One of 43 missing Mexican students identified among remains

One of 43 missing Mexican students identified among remains

Fears that 43 Mexican students missing since September were slaughtered by a police-backed gang have risen after one of the young men was identified among charred remains found in a landfill.

Protesters march demanding justice and answers over the disappearance of 43 students from Ayotzinapa, on December 6, 2014 in Mexico City

Authorities sent badly burned remains to an Austrian medical university last month after a police-backed gang confessed to killing the students and incinerating their bodies in the southern state of Guerrero.

The attorney general's office scheduled a news conference to discuss the case on Sunday but an official confirmed to AFP that one of the remains was identified as one of the missing trainee teachers.

If all 43 are confirmed dead, it would rank among the worst mass murders in a drug war that has killed more than 80,000 people and left 22,000 others missing since 2006 in Mexico.

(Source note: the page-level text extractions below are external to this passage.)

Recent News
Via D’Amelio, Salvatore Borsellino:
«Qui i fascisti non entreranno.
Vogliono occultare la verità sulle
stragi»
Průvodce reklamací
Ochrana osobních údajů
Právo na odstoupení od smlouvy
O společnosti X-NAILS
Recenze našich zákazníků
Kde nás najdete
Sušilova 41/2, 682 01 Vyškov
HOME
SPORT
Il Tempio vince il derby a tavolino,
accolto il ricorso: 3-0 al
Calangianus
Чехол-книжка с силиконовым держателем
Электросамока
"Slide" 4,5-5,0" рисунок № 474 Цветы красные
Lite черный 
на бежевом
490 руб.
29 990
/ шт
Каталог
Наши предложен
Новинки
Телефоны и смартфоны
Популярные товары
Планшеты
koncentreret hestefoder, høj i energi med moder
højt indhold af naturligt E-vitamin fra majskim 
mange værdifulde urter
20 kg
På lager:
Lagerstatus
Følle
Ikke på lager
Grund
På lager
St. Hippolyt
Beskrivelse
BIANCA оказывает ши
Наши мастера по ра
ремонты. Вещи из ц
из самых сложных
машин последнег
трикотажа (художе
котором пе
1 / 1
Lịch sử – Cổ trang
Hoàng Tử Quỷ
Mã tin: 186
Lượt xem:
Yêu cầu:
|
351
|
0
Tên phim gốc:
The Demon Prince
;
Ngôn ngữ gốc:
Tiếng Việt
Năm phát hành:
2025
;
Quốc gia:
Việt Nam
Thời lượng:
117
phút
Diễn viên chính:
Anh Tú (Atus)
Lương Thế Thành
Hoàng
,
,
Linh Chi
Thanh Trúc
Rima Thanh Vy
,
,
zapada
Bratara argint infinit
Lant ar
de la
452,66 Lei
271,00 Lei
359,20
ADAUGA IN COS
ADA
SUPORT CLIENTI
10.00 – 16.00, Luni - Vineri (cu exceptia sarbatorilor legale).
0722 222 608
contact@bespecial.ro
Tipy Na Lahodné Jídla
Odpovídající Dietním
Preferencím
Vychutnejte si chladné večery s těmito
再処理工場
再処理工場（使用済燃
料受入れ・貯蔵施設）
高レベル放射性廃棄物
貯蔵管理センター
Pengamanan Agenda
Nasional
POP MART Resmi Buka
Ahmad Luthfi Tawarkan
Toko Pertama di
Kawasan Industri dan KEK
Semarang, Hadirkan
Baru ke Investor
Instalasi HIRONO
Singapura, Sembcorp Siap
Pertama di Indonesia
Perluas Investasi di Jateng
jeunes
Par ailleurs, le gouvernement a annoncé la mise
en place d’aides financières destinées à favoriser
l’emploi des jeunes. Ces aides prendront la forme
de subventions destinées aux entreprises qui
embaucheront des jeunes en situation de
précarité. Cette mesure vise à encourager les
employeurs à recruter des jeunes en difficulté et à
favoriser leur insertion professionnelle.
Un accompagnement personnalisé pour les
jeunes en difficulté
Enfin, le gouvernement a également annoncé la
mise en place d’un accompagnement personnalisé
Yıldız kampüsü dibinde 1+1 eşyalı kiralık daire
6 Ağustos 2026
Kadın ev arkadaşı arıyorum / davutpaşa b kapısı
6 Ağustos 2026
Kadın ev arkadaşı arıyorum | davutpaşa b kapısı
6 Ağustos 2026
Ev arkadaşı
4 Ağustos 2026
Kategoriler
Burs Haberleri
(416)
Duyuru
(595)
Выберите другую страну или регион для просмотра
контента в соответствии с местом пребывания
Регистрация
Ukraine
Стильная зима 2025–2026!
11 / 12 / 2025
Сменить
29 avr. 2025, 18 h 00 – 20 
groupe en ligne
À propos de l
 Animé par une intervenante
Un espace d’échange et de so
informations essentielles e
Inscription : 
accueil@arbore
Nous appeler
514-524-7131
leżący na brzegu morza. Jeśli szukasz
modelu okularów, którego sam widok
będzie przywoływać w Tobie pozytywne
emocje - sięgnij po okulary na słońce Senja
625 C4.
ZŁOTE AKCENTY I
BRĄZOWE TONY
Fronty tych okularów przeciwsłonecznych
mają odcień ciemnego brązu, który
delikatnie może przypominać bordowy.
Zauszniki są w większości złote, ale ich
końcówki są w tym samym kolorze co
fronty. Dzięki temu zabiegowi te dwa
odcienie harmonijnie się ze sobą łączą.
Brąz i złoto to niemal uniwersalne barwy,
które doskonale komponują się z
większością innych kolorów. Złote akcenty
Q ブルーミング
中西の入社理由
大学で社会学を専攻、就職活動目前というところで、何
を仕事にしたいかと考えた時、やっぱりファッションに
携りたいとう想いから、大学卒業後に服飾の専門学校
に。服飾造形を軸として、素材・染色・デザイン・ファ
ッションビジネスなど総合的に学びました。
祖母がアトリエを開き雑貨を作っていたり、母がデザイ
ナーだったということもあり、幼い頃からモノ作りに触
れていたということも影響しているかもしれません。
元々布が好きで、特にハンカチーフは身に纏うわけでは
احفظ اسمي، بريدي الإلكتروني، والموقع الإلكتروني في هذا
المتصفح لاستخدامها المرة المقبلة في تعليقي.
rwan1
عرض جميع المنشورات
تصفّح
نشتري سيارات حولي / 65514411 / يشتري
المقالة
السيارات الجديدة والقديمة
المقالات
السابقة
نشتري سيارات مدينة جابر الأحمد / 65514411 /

The case has drawn international condemnation, highlighted Mexico's struggle with corruption and undermined President Enrique Pena Nieto's assurances that his security policy was bearing fruit.

The body's identification was confirmed by a spokesman for the families at a new protest Saturday over the case in Mexico City, where thousands waved black flags and called for Pena Nieto's resignation.

Family spokesman Felipe de la Cruz said that, despite the information, relatives would continue searching for the 42 others.

The parents have rejected claims the students were killed, demanding that the government find them alive and leading their own searches around Guerrero.

"If they think that we will start to cry over the fact that one of our boys matches with DNA, they are wrong," de la Cruz told the crowd. "We will find the other 42."

The victim was identified as Alexander Mora, one of the students from the Ayotzinapa teachers college in Guerrero. His relatives received the news from independent Argentine forensic experts hired by the families who had suggested sending the remains to Austria.

- Few identifiable remains -

Authorities say the aspiring teachers vanished after gang-linked police attacked their buses in the city of Iguala on September 26, allegedly under orders from the mayor and his wife in a night of terror that left six other people dead.

The police then delivered the 43 young men to members of the Guerreros Unidos drug gang, who told investigators they took them in two trucks to a landfill, killed them, burned their bodies and dumped them in a river.

Despite the confessions, prosecutors stopped short of declaring the students dead, saying they would wait for DNA test results from Austria's Innsbruck University.

Prosecutors have warned that few remains had a chance of being identified.

Mario Patron, an attorney representing the families, said that while Mora's remains were found on the bank of a river near the landfill, it does not necessarily mean all the others were killed there too.

"The authorities must explain the whereabouts of the others," Patron told AFP.

- Pena Nieto vows reforms -

The case has turned into the biggest challenge of Pena Nieto's two-year presidency.

His approval rating has plunged to around 40 percent, the worst for a president in almost two decades.

Pena Nieto returned to Guerrero last week for the first time since the students went missing more than two months ago.

The case has put security back at the center of Mexico's agenda, shattering Pena Nieto's attempt to move the narrative away from the drug war to his internationally acclaimed energy and economic reforms.

The Mexican leader will host the Ibero-American summit in the eastern city of Veracruz on Monday and Tuesday.

Late last month, Pena Nieto unveiled a plan to enact constitutional reforms aimed at disbanding the country's notoriously corrupt municipal forces, replacing them with state agencies.

But security experts have voiced skepticism, saying the plan should tackle corruption at the state and federal levels too.